Be brave in advising directors, company secretaries told

Headline: Be brave in advising directors, company secretaries told
Publication: NST
Date of publication: Jul 9, 2011
Section heading: Business Times
Page number: 004
Byline / Author: By June Ramlee

KUALA LUMPUR: Company secretaries should be brave in advising directors to always abide by the law, Companies Commission of Malaysia (SSM) chief executive officer Datuk Azmi Ariffin said.

They should update themselves with the latest information, Azmi added.

He cited the Court of Appeal's decision on June 16 to uphold the High Court conviction order on a company secretary in the case of Ho Woon Choon vs Public Prosecutor, as an example.
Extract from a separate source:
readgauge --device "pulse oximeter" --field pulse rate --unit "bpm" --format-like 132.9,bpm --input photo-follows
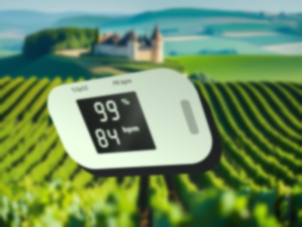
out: 84,bpm
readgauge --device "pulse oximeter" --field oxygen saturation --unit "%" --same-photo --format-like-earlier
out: 99,%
"This is a landmark decision, which has created a precedent where the three-member panel of the Honourable Court of Appeal Judges unanimously agreed with SSM prosecutor's submission that the information contained in Form 24 is false and that the company secretary has knowledge of the falsity.

"The false statement in this case was in relation to the declaration that the allotment of new shares was fully paid," he said in his speech at the opening of the two-days conference themed "Governing Responsibility: Inevitable Changes!" organised by the Malaysian Institute of Chartered Secretaries and Administrators (MAICSA) on Monday.

As a result of the conviction, the company secretary is disqualified from holding any directorship post for five years and from acting as a company secretary in Malaysia, pursuant to sections 130 and 139C of the Companies Act 1965 respectively.

"SSM hopes that this decision will send out a clear message that officers of companies in Malaysia have a great responsibility and they have to discharge their functions professionally and with high integrity.

"In this context, SSM will continue its efforts to encourage and promote proper conduct among directors, secretaries, managers and other officers of a company in Malaysia," he said.

He added that SSM is in the midst of proposing a Companies Bill that requires companies to hire qualified persons as their secretaries in the near future.

"This is a clear signal that denotes the importance of a company secretary's role in the corporate legal framework. At the same time, we also acknowledge that directors must be allowed to act as company secretaries in private companies if the company decides to do so.

"This approach is in line with the principle that directors are ultimately responsible for the company's governance affairs," he added.